Geoffrey Robinson, in ‘The Victorian railways strike of 1950: a study in public sector enterprise bargaining before its time’ presents a detailed study of the longest railways strike in Victorian history. Robinson’s article takes us through this complex industrial relations dispute that caused major disruptions throughout the State of Victoria for months during 1950 and the various machinations and negotiations between the railways management, the sector’s unions and the Victorian Government.
The three forum articles in this issue explore the ways in which public records can illuminate aspects of Victorian history through detailed research of primary sources. Yosanne Vella provides details of her search through prison registers and published sources for evidence of Maltese ‘troublemakers’ and criminals in Australia, and while she did not eventually find evidence of the female Maltese criminals she was looking for, her research led her to find more general similarities between female criminals in Malta and Australia, as well as evidence of male Maltese criminals in Australia.

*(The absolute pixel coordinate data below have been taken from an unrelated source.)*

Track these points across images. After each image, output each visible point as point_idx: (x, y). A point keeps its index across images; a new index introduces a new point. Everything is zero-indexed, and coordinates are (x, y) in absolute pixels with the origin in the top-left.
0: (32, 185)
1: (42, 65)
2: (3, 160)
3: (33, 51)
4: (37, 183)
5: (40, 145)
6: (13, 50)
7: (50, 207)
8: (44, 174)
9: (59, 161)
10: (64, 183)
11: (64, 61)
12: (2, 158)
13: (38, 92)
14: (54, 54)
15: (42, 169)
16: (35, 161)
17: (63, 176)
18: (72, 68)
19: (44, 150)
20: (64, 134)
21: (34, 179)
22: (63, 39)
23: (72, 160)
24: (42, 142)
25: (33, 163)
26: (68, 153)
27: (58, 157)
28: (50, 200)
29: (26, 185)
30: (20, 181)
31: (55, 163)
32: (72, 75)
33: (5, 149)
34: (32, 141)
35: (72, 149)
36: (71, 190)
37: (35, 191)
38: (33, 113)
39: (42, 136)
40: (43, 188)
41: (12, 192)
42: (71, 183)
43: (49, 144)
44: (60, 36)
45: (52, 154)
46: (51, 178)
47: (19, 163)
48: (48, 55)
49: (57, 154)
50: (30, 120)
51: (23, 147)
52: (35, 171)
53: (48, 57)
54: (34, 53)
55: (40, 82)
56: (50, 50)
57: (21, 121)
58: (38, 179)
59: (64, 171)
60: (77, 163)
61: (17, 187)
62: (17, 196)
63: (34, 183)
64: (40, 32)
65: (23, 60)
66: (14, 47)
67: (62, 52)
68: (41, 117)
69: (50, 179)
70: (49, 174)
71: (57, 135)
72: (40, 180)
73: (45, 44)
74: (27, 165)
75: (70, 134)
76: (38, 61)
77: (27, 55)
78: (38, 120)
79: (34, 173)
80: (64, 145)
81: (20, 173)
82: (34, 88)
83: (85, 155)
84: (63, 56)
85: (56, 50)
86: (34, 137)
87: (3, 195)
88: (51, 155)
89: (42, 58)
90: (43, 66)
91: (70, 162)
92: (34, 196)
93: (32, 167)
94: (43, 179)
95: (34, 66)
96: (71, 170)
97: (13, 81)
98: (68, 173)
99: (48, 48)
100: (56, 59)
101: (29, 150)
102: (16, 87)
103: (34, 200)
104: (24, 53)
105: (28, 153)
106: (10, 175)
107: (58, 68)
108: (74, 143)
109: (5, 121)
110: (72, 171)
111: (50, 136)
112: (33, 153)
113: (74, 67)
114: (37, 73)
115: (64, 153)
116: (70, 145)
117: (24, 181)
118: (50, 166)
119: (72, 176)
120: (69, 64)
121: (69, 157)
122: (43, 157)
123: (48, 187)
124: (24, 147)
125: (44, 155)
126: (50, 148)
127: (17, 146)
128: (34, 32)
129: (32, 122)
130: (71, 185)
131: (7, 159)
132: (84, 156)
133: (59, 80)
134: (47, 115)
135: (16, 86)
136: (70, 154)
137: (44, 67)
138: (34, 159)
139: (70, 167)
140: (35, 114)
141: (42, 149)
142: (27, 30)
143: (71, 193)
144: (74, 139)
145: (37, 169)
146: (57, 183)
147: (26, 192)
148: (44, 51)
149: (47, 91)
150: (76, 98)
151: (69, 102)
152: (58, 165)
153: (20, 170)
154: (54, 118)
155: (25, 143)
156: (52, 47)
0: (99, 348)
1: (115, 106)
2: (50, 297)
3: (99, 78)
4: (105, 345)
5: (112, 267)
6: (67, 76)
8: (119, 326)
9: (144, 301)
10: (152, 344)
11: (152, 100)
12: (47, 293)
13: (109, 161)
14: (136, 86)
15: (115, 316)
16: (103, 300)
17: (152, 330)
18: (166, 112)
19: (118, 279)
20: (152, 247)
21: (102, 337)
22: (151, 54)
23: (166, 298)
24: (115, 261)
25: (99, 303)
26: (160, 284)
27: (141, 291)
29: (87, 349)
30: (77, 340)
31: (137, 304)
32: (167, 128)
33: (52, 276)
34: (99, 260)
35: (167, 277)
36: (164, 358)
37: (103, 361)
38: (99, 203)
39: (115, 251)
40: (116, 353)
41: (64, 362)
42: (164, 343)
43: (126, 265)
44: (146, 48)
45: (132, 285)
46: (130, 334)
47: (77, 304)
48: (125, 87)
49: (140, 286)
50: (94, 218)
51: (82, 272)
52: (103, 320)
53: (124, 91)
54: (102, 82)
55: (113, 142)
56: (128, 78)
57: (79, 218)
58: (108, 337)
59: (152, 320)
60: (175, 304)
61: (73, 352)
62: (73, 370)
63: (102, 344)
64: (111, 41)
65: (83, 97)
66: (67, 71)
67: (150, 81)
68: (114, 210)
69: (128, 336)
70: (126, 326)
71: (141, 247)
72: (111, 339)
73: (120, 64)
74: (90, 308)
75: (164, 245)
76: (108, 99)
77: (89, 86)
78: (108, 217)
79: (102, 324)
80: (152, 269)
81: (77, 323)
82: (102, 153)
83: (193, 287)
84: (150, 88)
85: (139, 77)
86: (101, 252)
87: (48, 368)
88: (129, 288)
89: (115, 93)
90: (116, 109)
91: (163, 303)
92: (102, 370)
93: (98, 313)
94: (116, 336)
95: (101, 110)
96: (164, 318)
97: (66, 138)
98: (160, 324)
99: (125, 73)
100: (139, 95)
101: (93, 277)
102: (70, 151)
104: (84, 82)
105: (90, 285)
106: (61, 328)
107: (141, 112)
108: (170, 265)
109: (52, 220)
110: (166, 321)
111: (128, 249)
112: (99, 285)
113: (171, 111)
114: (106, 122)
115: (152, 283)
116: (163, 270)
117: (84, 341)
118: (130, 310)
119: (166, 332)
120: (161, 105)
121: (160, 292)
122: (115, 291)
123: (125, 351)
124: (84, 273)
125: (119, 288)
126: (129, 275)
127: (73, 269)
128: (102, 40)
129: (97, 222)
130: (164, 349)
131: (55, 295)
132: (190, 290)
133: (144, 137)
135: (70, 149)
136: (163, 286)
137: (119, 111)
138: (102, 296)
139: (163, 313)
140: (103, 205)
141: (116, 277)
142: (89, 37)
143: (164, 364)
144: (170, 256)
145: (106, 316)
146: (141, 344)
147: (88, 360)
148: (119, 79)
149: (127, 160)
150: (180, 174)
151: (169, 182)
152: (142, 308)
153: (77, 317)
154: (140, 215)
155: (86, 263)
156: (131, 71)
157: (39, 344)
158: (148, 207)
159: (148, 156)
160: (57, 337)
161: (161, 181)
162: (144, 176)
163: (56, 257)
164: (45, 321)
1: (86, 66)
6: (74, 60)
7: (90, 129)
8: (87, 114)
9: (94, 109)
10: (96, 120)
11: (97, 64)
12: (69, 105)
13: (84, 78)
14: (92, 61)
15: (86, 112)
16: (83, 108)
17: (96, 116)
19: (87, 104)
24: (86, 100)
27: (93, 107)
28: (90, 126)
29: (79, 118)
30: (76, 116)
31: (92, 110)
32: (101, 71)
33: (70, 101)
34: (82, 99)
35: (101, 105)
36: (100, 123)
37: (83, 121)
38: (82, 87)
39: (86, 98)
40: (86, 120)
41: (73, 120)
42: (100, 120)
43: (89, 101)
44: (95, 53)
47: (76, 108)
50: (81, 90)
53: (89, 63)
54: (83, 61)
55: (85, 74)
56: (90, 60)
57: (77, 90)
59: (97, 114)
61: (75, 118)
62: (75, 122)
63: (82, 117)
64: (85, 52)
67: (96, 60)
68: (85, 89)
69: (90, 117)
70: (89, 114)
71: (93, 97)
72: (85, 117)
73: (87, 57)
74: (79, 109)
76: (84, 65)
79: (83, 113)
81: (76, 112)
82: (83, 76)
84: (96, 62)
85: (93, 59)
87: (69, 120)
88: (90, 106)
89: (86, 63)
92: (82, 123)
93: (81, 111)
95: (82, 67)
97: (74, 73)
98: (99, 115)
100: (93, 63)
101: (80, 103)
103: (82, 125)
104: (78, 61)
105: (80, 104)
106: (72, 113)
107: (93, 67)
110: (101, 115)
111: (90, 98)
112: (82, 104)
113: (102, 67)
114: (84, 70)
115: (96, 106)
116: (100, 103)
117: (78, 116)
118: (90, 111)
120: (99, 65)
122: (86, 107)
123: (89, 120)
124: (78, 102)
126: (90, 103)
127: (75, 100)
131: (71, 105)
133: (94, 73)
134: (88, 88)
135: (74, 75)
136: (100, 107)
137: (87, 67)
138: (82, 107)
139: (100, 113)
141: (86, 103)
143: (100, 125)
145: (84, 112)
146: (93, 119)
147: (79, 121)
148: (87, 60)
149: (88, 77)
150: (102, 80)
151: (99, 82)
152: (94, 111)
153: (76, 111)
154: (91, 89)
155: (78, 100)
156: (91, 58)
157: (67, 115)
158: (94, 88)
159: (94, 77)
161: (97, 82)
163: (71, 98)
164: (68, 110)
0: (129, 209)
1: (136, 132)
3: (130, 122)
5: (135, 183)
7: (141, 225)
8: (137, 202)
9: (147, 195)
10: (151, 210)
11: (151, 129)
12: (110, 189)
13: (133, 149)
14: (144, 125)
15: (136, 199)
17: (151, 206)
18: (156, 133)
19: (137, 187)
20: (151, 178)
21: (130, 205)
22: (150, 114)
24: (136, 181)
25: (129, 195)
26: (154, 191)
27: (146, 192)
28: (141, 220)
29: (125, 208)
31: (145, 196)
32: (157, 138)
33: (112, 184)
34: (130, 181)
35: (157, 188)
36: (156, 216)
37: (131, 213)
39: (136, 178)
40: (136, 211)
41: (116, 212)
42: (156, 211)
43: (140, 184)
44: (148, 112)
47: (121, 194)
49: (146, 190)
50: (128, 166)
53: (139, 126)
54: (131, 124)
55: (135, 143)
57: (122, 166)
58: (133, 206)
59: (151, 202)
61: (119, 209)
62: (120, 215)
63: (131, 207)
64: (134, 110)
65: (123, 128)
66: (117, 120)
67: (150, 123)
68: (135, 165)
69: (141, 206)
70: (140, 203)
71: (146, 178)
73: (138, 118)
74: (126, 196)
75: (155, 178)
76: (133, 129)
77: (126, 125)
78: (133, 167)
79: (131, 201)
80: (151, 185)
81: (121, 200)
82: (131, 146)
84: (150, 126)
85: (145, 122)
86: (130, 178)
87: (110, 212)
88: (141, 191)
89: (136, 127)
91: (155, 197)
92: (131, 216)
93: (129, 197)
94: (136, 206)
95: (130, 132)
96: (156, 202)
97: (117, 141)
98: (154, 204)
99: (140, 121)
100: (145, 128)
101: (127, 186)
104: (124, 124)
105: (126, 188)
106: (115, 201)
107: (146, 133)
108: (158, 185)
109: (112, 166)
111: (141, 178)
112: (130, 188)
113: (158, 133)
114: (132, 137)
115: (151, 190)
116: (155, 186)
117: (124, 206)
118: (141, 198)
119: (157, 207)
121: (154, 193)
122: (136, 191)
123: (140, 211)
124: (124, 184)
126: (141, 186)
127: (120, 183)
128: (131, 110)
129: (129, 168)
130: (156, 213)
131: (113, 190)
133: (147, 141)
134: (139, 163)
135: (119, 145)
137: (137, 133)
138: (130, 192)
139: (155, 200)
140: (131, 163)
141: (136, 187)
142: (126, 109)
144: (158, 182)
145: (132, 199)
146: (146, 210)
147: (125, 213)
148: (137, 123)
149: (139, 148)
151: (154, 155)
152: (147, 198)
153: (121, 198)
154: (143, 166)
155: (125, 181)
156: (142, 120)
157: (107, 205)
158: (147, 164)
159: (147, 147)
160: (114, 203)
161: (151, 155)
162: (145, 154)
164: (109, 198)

In ‘The battle for Bears Lagoon’, Richard Turner explores a case study of land selection and settlement in Victoria during the period of the 1860s land Acts, and how conflicts over entitlement to land between selectors and squatters played out through Lands Department records held at PROV.
Eric Frazer’s article about the death of Mary (Molly) Winifred Dean in the Melbourne bayside suburb of St Kilda in 1930 examines evidence surrounding the murder, inquest and subsequent abandoned trial from a variety of published and unpublished sources. The brutal murder and the fact that it remains unsolved to this day, led to a large amount of information coming to light about Molly, her life and relationships, including their dramatic portrayal in a number of books and even a play, decades after the events occurred.